**ИЗУЧАЕМЫЙ ТЕКСТ**

%%

В большинстве своем – и это признает К. М. Станюкович – это была физически и нравственно здоровая среда: в ней ценились доброта, справедливость, компетентность; не уважали несправедливых и взяточников; презирали фискальство и наушничество; «всякая трусость и слабость жестоко карались, и “непротивление злу” приносило плачевные результаты». Это была «чуткая брезгливая молодежь, по преимуществу дети и родственники моряков, которые даже и во времена самого наглого казнокрадства в большинстве своем гнушались такой наживой»[111].
Даже в обстановке начала XX столетия офицерский корпус флота оставался на высоте. Ф. Ф. Рейнгард, назначенный 30 мая 1917 г. в Постоянную комиссию для испытания вновь строящихся и ремонтирующихся судов военного флота, был удивлен своим большим жалованием – 1080 рублей золотом в месяц. Председатель комиссии на обращенный к нему вопрос ответил: «Чтобы вас никто купить не мог». «Это нас глубоко возмутило, – вспоминал Ф. Ф. Рейнгард. – Мы все происходили из слоев общества, где благородные традиции воспитывались поколениями, и никто нас ничем никогда подкупить не мог бы. Несмотря на наступившую демократизацию и вследствие опошление нравов, нас это не коснулось. Мы остались такими, какими были, ибо с молоком матери и в кадетских корпусах нам было внушено чувство долга и порядочности, поэтому и не надо было обставлять нас так, что мы бывали в затруднении, куда расходовать получаемые средства»[112].
В Корпусе строго следили за чистотой и здоровьем: «Белье меняли каждую неделю. В баню водили каждую неделю. Существовали постоянные медицинские смотры»[113].

%%

**ЗАДАНИЯ ДЛЯ ВЫПОЛНЕНИЯ**
[a] Назовите все качества, которые, согласно тексту о флотской офицерской среде, в этой среде ценились.
[b] Продолжите текст о флотской офицерской среде с того места, где он заканчивается.

**РАЗДЕЛ ДАННЫХ**

%%

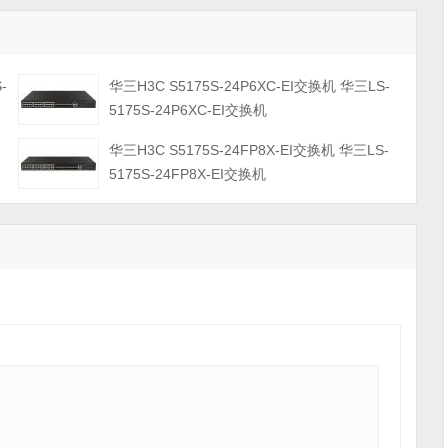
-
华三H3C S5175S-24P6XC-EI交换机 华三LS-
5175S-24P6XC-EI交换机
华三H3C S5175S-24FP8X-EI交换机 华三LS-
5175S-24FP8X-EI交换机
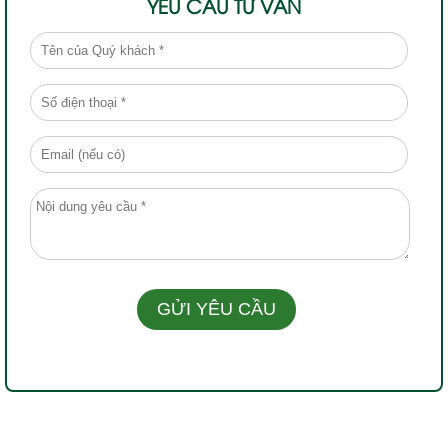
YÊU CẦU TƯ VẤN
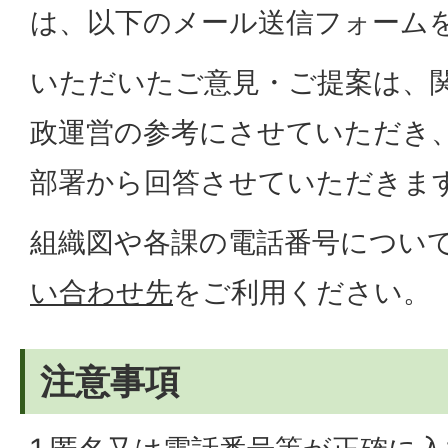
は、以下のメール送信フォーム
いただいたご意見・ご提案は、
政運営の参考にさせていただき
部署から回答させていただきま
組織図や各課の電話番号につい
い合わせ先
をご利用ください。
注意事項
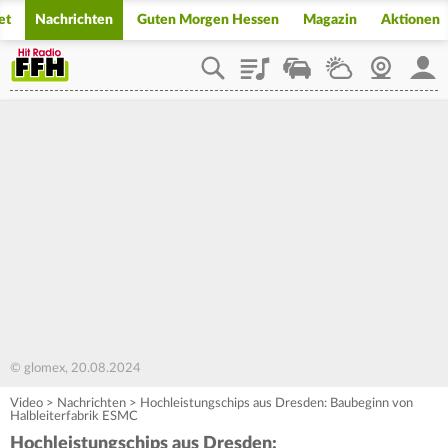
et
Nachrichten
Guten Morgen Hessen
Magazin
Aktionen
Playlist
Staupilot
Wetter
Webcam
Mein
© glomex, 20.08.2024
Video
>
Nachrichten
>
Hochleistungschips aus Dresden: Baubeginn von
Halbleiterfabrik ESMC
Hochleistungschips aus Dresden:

%%
%%

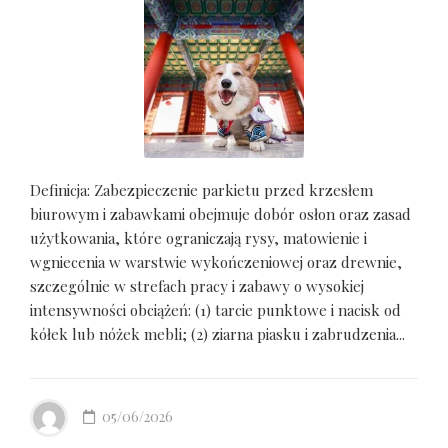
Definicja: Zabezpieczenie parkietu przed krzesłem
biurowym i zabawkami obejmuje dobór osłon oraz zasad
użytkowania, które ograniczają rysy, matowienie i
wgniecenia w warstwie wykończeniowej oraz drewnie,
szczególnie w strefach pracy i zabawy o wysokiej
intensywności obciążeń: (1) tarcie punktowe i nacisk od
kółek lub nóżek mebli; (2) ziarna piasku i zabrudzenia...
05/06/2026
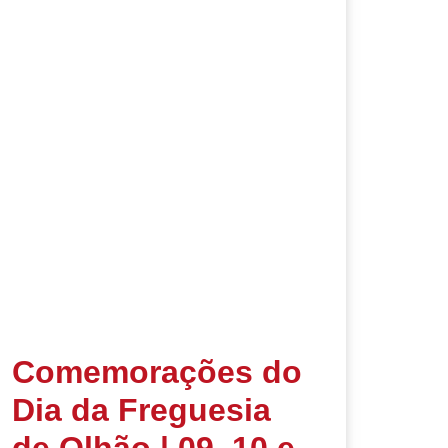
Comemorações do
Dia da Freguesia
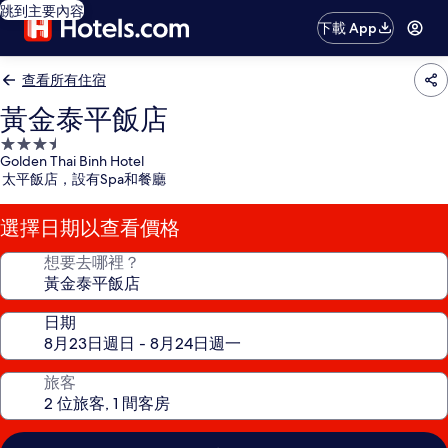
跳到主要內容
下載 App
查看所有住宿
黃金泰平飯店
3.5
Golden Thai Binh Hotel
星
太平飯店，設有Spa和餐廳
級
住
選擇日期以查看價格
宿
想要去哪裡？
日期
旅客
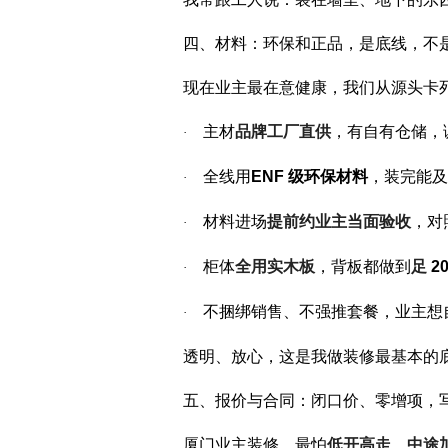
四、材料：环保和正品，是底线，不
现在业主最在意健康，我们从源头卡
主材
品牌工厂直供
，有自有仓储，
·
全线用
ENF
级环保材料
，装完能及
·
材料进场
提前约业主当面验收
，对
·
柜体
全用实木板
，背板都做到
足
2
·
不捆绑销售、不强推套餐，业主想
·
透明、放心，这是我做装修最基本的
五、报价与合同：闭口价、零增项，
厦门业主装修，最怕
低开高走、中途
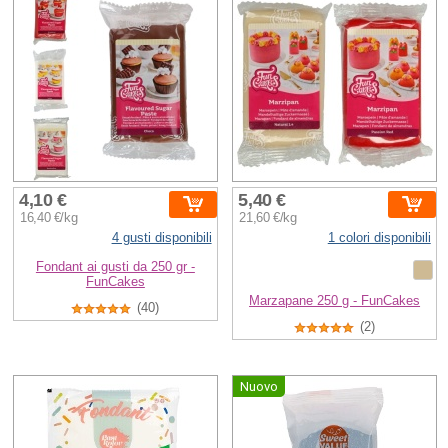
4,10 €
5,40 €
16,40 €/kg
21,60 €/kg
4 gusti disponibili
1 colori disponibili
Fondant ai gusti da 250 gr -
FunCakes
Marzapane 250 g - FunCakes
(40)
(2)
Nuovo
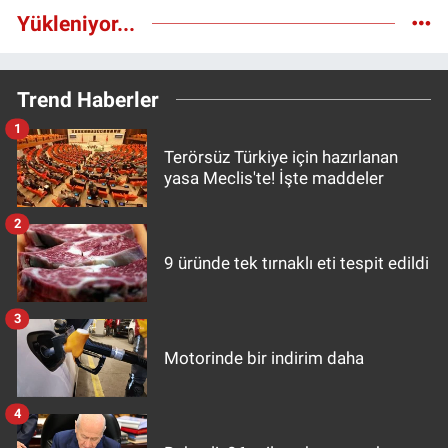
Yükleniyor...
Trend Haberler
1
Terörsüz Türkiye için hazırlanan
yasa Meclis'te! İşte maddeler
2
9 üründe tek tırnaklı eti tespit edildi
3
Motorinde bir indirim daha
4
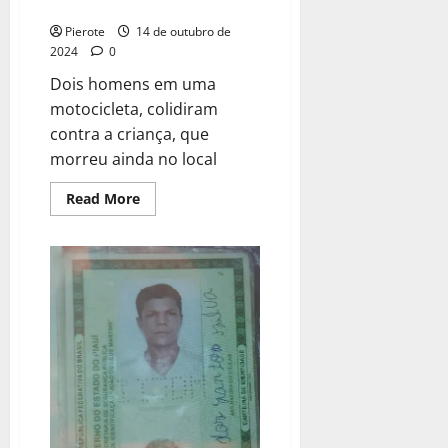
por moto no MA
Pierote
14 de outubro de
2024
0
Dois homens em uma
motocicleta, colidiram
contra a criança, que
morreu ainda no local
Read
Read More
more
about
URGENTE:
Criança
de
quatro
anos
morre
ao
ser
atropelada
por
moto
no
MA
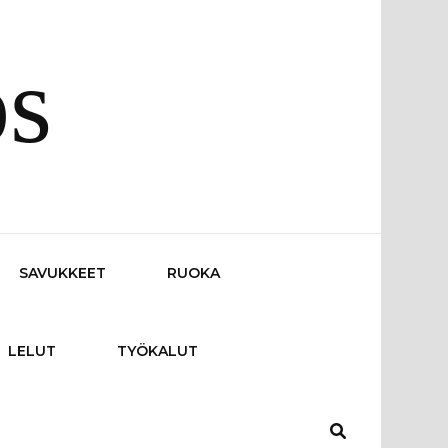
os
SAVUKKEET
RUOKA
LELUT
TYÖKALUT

%%

**ОТВЕТЫ К ЗАДАНИЯМ**
[a] Доброта, справедливость, компетентность.

[b]
Была отлично поставлена аттестация. «Экзаменовали не преподаватели, а экзаменационная комиссия из офицеров. В комиссии этой полная справедливость. Записки с фамилиями кадет опускались в особые урны и исключительно от воли судеб зависело у кого приходилось экзаменоваться. <…> Вообще положительной чертой Морского корпуса был, как общее правило, царивший в нем дух глубокой справедливости и полного беспристрастия. <…> Как в глазах начальства, так и среди товарищей, удельный вес каждого определялся личными его качествами. Ни знатность, ни связи, ни богатство не давали никаких привилегий. Существовало полное равенство.
<…> Чувство товарищества было очень сильно в Морском корпусе». По кадетским правилам, «с другом обязательно следовало делиться всем поровну»[114].
Среди воспитанников презиралось фискальство. «Это нехорошо», считали они. Начальство того времени, преподаватели и воспитатели не поощряли «жалобы кадет друг на друга», на доносы не реагировали, доносчиков прогоняли[115].
В. В. Верещагин подтверждает: «Товарищество понималось в этом [Морском корпусе] еще сильнее [чем в малолетнем Александровском], энергичнее: не говорить, кто накаверзил, не выдавать и под розгами, не выносить сор из избы не только офицеру, но и воспитаннику старшего класса – считалось святою, неоспоримою обязанностью, и с нарушителями расправлялись безжалостно; даже перед полной очевидностью надобно было говорить “нет”, когда то требовалось классом».
Ему, индивидуалисту, это не нравилось: «В противоположность многим, вероятно, большинству моих сверстников, я не любил товарищества, его гнета, насилия, каюсь – теперь это можно, – что я только молчал, притворялся, только показывал вид, что доволен им, так как иначе меня защипали бы». И 40 лет спустя не понимал, что культивируемый в Корпусе дух товарищества – одно из условий выживания в боевых условиях, и говорил «обдуманно, что принудительное, казарменное товарищество, действительно закаляя дух в известном направлении, не формирует характеров, а скорее сравнивает, нивелирует их, что оно уничтожает такое драгоценное качество, как наивность, самобытность и в значительной мере совестливость, – сколько чудовищно безнравственного по отношению к каждому отдельному лицу, каждой отдельной совести – в товариществе уважалось как высоконравственное, как молодечество, доблесть».
Единственное, что он принимал, находя справедливым, – это строгое преследование ябедничества, фискальства: «Это была, кажется, единственная разумная, симпатичная черта кадетского самоуправства».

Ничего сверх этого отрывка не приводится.